**Your goal**
Your answer should be an exact copy of the data.

Saved data entries

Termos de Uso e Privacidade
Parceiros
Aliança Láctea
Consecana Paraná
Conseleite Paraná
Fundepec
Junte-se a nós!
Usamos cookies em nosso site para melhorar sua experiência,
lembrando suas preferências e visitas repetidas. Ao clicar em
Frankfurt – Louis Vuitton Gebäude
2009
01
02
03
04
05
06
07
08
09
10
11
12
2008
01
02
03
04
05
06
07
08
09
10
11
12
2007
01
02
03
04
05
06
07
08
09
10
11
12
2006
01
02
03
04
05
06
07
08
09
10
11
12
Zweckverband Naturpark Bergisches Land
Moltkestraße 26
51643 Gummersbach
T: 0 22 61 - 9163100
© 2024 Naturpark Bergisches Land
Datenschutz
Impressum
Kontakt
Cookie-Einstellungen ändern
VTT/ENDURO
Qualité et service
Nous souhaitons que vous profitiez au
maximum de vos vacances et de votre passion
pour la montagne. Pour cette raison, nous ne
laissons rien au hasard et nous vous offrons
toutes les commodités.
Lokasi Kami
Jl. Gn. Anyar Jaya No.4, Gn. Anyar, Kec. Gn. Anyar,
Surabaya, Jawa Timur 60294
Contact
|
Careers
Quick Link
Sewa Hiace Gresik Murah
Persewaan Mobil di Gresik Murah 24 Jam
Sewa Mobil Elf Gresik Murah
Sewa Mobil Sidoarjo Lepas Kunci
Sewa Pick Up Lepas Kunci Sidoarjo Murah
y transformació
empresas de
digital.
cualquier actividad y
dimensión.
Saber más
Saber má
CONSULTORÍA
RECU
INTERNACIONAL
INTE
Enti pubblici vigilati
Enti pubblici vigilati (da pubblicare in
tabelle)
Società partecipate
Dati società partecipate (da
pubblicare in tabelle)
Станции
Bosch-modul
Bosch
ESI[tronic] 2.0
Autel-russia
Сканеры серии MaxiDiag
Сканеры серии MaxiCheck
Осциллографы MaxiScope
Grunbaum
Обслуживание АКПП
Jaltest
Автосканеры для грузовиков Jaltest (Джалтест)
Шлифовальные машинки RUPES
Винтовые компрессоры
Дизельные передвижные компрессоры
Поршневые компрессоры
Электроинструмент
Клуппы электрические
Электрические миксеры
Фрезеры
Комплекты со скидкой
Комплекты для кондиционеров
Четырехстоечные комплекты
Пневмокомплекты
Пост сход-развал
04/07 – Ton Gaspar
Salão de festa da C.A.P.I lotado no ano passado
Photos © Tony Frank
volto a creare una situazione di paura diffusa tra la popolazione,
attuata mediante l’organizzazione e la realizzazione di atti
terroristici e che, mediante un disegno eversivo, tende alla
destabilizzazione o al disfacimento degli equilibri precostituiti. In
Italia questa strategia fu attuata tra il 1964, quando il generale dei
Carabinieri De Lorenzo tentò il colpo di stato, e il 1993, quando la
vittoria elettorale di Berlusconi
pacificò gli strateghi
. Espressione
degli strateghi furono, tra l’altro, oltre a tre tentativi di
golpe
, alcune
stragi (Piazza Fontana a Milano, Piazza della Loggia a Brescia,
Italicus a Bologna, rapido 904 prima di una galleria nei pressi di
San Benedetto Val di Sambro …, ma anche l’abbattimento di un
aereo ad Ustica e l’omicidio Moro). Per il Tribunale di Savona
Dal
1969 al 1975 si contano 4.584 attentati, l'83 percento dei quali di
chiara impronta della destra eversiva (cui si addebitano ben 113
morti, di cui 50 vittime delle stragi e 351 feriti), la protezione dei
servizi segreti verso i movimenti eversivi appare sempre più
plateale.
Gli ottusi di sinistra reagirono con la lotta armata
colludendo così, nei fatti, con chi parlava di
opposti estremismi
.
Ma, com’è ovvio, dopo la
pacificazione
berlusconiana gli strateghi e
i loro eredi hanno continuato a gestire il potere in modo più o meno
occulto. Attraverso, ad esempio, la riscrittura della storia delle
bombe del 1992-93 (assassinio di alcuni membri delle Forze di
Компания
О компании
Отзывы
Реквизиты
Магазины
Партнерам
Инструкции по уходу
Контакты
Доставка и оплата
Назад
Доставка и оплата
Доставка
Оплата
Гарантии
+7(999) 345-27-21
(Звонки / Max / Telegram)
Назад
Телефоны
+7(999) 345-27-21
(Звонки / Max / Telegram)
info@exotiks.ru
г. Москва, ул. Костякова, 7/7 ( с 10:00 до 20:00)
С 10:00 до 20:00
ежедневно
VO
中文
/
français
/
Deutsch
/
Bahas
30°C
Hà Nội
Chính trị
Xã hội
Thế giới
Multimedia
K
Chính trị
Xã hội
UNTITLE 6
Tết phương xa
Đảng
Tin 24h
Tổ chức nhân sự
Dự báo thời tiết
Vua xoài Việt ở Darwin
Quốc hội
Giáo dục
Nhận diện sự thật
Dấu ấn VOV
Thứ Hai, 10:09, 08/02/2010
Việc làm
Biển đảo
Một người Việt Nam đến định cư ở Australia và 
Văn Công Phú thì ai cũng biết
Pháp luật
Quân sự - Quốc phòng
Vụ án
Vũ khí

**Solution to this problem**
Termos de Uso e Privacidade
Parceiros
Aliança Láctea
Consecana Paraná
Conseleite Paraná
Fundepec
Junte-se a nós!
Usamos cookies em nosso site para melhorar sua experiência,
lembrando suas preferências e visitas repetidas. Ao clicar em
Frankfurt – Louis Vuitton Gebäude
2009
01
02
03
04
05
06
07
08
09
10
11
12
2008
01
02
03
04
05
06
07
08
09
10
11
12
2007
01
02
03
04
05
06
07
08
09
10
11
12
2006
01
02
03
04
05
06
07
08
09
10
11
12
Zweckverband Naturpark Bergisches Land
Moltkestraße 26
51643 Gummersbach
T: 0 22 61 - 9163100
© 2024 Naturpark Bergisches Land
Datenschutz
Impressum
Kontakt
Cookie-Einstellungen ändern
VTT/ENDURO
Qualité et service
Nous souhaitons que vous profitiez au
maximum de vos vacances et de votre passion
pour la montagne. Pour cette raison, nous ne
laissons rien au hasard et nous vous offrons
toutes les commodités.
Lokasi Kami
Jl. Gn. Anyar Jaya No.4, Gn. Anyar, Kec. Gn. Anyar,
Surabaya, Jawa Timur 60294
Contact
|
Careers
Quick Link
Sewa Hiace Gresik Murah
Persewaan Mobil di Gresik Murah 24 Jam
Sewa Mobil Elf Gresik Murah
Sewa Mobil Sidoarjo Lepas Kunci
Sewa Pick Up Lepas Kunci Sidoarjo Murah
y transformació
empresas de
digital.
cualquier actividad y
dimensión.
Saber más
Saber má
CONSULTORÍA
RECU
INTERNACIONAL
INTE
Enti pubblici vigilati
Enti pubblici vigilati (da pubblicare in
tabelle)
Società partecipate
Dati società partecipate (da
pubblicare in tabelle)
Станции
Bosch-modul
Bosch
ESI[tronic] 2.0
Autel-russia
Сканеры серии MaxiDiag
Сканеры серии MaxiCheck
Осциллографы MaxiScope
Grunbaum
Обслуживание АКПП
Jaltest
Автосканеры для грузовиков Jaltest (Джалтест)
Шлифовальные машинки RUPES
Винтовые компрессоры
Дизельные передвижные компрессоры
Поршневые компрессоры
Электроинструмент
Клуппы электрические
Электрические миксеры
Фрезеры
Комплекты со скидкой
Комплекты для кондиционеров
Четырехстоечные комплекты
Пневмокомплекты
Пост сход-развал
04/07 – Ton Gaspar
Salão de festa da C.A.P.I lotado no ano passado
Photos © Tony Frank
volto a creare una situazione di paura diffusa tra la popolazione,
attuata mediante l’organizzazione e la realizzazione di atti
terroristici e che, mediante un disegno eversivo, tende alla
destabilizzazione o al disfacimento degli equilibri precostituiti. In
Italia questa strategia fu attuata tra il 1964, quando il generale dei
Carabinieri De Lorenzo tentò il colpo di stato, e il 1993, quando la
vittoria elettorale di Berlusconi
pacificò gli strateghi
. Espressione
degli strateghi furono, tra l’altro, oltre a tre tentativi di
golpe
, alcune
stragi (Piazza Fontana a Milano, Piazza della Loggia a Brescia,
Italicus a Bologna, rapido 904 prima di una galleria nei pressi di
San Benedetto Val di Sambro …, ma anche l’abbattimento di un
aereo ad Ustica e l’omicidio Moro). Per il Tribunale di Savona
Dal
1969 al 1975 si contano 4.584 attentati, l'83 percento dei quali di
chiara impronta della destra eversiva (cui si addebitano ben 113
morti, di cui 50 vittime delle stragi e 351 feriti), la protezione dei
servizi segreti verso i movimenti eversivi appare sempre più
plateale.
Gli ottusi di sinistra reagirono con la lotta armata
colludendo così, nei fatti, con chi parlava di
opposti estremismi
.
Ma, com’è ovvio, dopo la
pacificazione
berlusconiana gli strateghi e
i loro eredi hanno continuato a gestire il potere in modo più o meno
occulto. Attraverso, ad esempio, la riscrittura della storia delle
bombe del 1992-93 (assassinio di alcuni membri delle Forze di
Компания
О компании
Отзывы
Реквизиты
Магазины
Партнерам
Инструкции по уходу
Контакты
Доставка и оплата
Назад
Доставка и оплата
Доставка
Оплата
Гарантии
+7(999) 345-27-21
(Звонки / Max / Telegram)
Назад
Телефоны
+7(999) 345-27-21
(Звонки / Max / Telegram)
info@exotiks.ru
г. Москва, ул. Костякова, 7/7 ( с 10:00 до 20:00)
С 10:00 до 20:00
ежедневно
VO
中文
/
français
/
Deutsch
/
Bahas
30°C
Hà Nội
Chính trị
Xã hội
Thế giới
Multimedia
K
Chính trị
Xã hội
UNTITLE 6
Tết phương xa
Đảng
Tin 24h
Tổ chức nhân sự
Dự báo thời tiết
Vua xoài Việt ở Darwin
Quốc hội
Giáo dục
Nhận diện sự thật
Dấu ấn VOV
Thứ Hai, 10:09, 08/02/2010
Việc làm
Biển đảo
Một người Việt Nam đến định cư ở Australia và 
Văn Công Phú thì ai cũng biết
Pháp luật
Quân sự - Quốc phòng
Vụ án
Vũ khí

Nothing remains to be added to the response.